The Letters of Horace Walpole, Earl of Orford — Volume 4

Chapter 304

Chapter 304697 wordsPublic domain

Strawberry Hill, July 28, 1787. (page 394)

St. Swithun is no friend to correspondence, my dear lord. There is not only a great sameness in his own proceedings, but he makes every body else dull-I mean in the country, where one frets at its raining every day and all day. In town he is no more minded than the proclamation against vice and immorality. Still, though he has all the honours of the quarantine, I believe it often rained for forty days long before St. Swithun was born, if ever born he was; and the proverb was coined and put under his patronage, because people observed that it frequently does rain for forty days together at this season. I remember Lady Suffolk telling me, that Lord Dysart's great meadow had never been mowed but once in forty years without rain. I said, "All that that proved was, that rain was good for hay," as I am persuaded the climate of a country and its productions are suited to each other. Nay, rain is good for haymakers too, who get more employment the oftener the hay is made over again. I do not know who is the saint that presides over thunder; but he has made an unusual quantity in this chill summer, and done a great deal of serious mischief, though not a fiftieth part of what Lord George Gordon did seven years ago, and happily he is fled.

Our little part of the world has been quiet as usual. The Duke of Queensberry has given a sumptuous dinner to the Princess de Lamballe(599)--et voil`a tout. I never saw her, not even in France. I have no particular penchant for sterling princes and princesses, much less for those of French plate.

The only entertaining thing I can tell your lordship from our district is, that old Madam French, who lives close by the bridge at Hampton-court, where, between her and the Thames, she had nothing but one grass-plot of the width of her house, has paved that whole plot with black and white marble in diamonds, exactly like the floor of a church; and this curious metamorphosis of a garden into a pavement has cost her three hundred and forty pounds:-a tarpaulin she might have had for some shillings, which would have looked as well, and might easily have been removed.

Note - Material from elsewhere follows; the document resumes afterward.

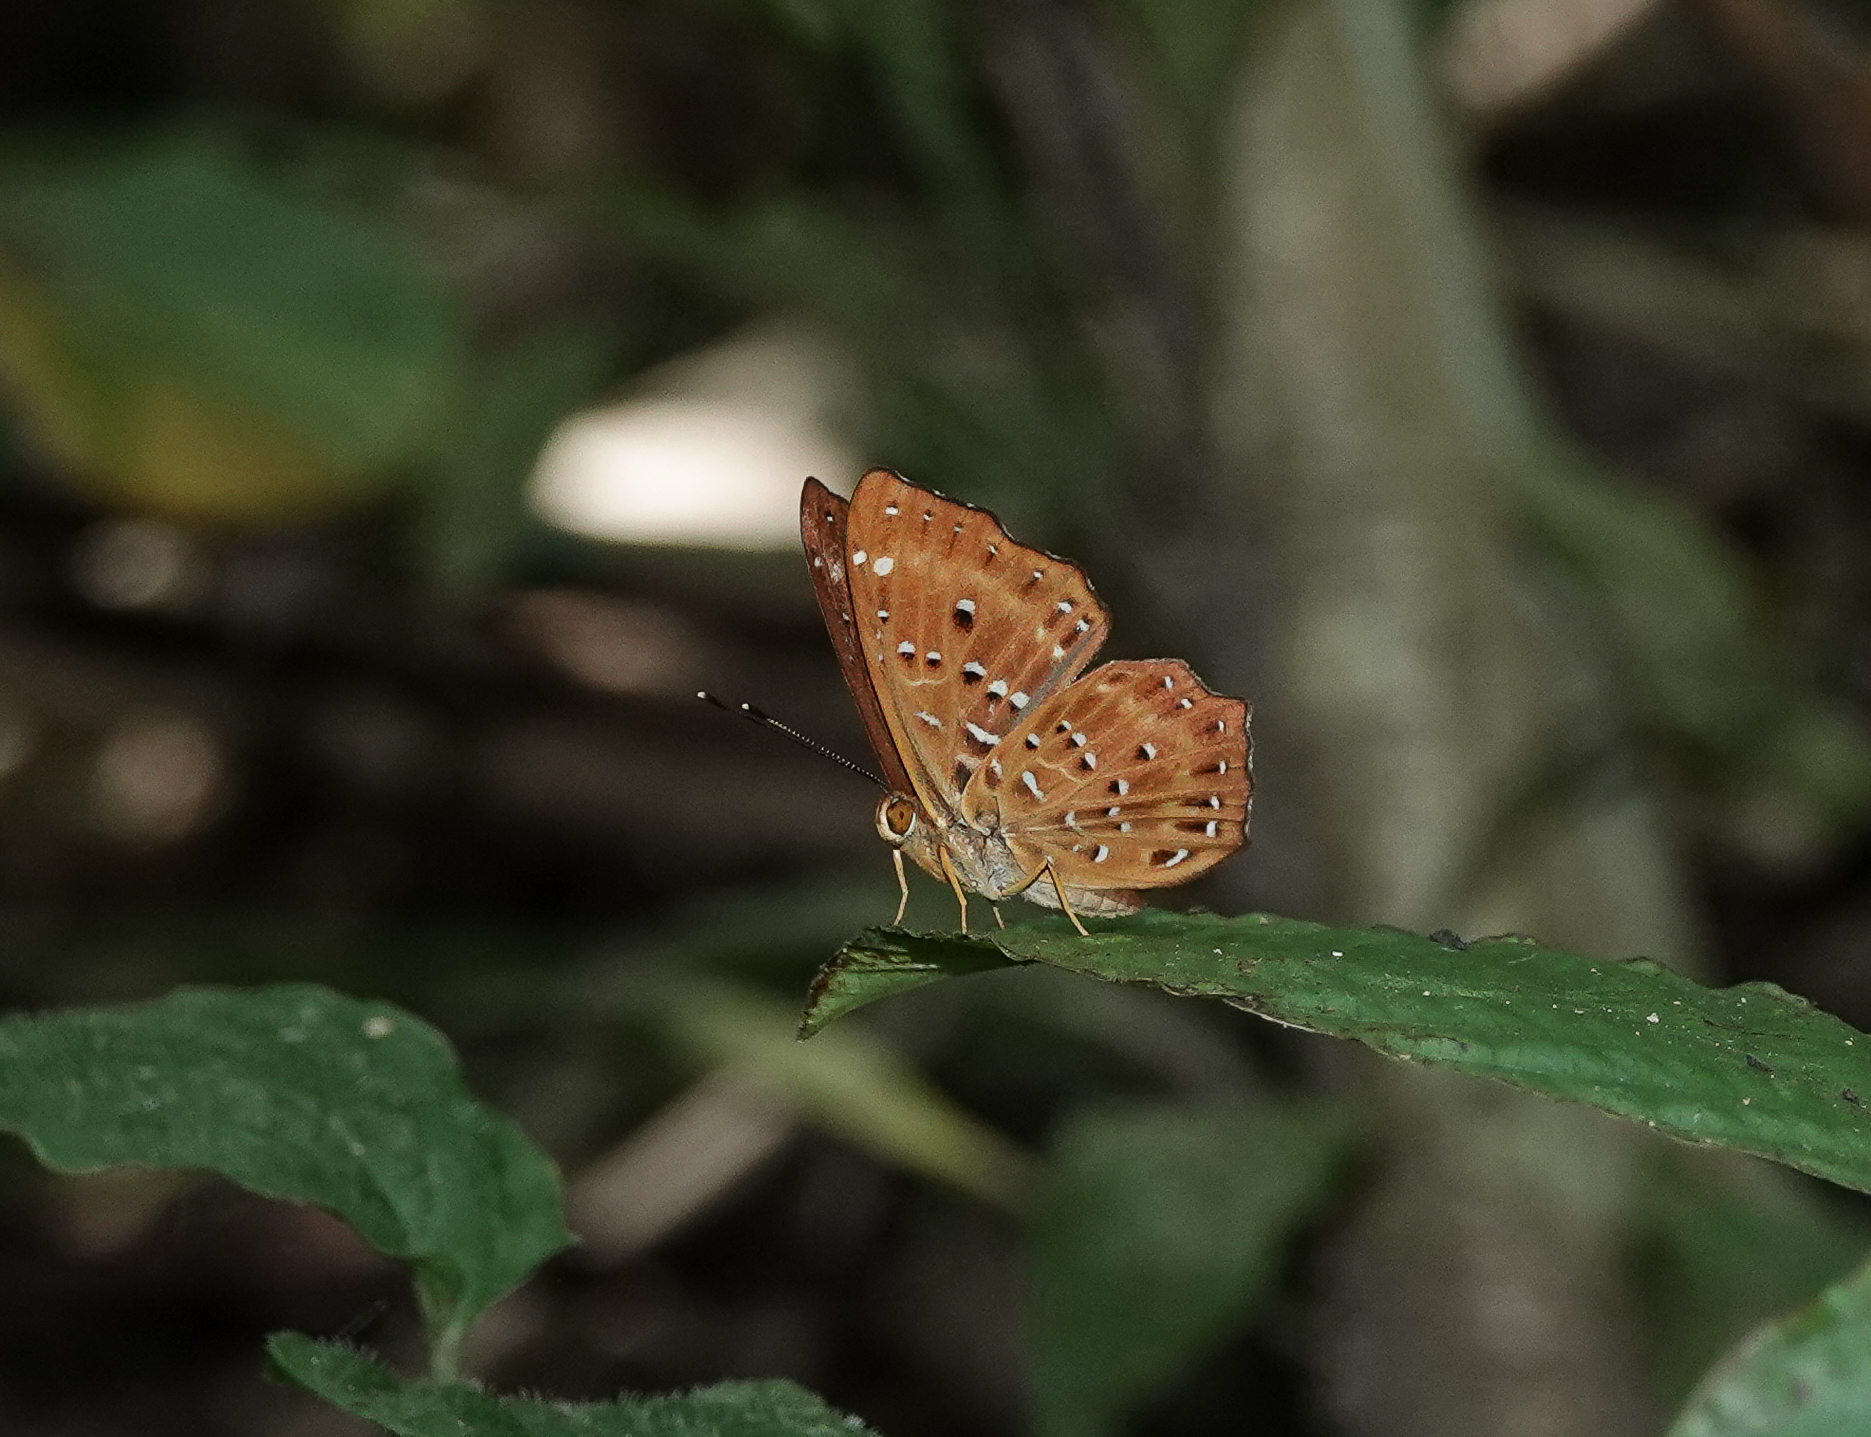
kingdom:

To be sure, this exploit, and Lord Dudley's obelisk below a hedge, with his canal at right angles with the Thames, and a sham bridge no broader than that of a violin, and parallel to the river, are not preferable to the monsters in clipt yews of our ancestors;

Bad taste expellas fursa tamen usque recurret.

On the contrary, Mrs. Walsingham is making her house at Ditton (now baptized Boyle-farm) very orthodox. Her daughter Miss Boyle(600) who has real genius, has carved three tablets in marble with buoys, designed by herself. Those sculptures are for a chimney-piece; and she is painting panels in grotesque for the library, with pilasters of glass in black and gold. Miss Crewe, who has taste too, has decorated a room for her mother's house at Richmond, which was Lady Margaret Compton's in a very pretty manner. How much more amiable the old women of the next age will be, than most of those we remember, who used to tumble at once from gallantry to devout scandal and cards! and revenge on the young of their own sex the desertion of ours. Now they are ingenious, they will not want amusement. Adieu, my dear lord!

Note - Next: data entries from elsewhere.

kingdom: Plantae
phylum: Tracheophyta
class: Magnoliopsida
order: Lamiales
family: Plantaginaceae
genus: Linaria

(599) Sister to the Prince de Carignan, of the royal house of Sardinia, and wife of the Prince de Lamballe, only son to the Duc de Penthi`evre. She was sur-intendante de la maison de la Reine, and, from her attachment to Marie Antoinette, was one of the first females who fell a victim to the fury of the French revolution. The peculiar circumstances of horror which attended her death, and the indignities offered to her remains, are in the memory of every one who has read the accounts of that heart.rending event.-E.

(600) Afterwards married to Lord Henry Fitzgerald.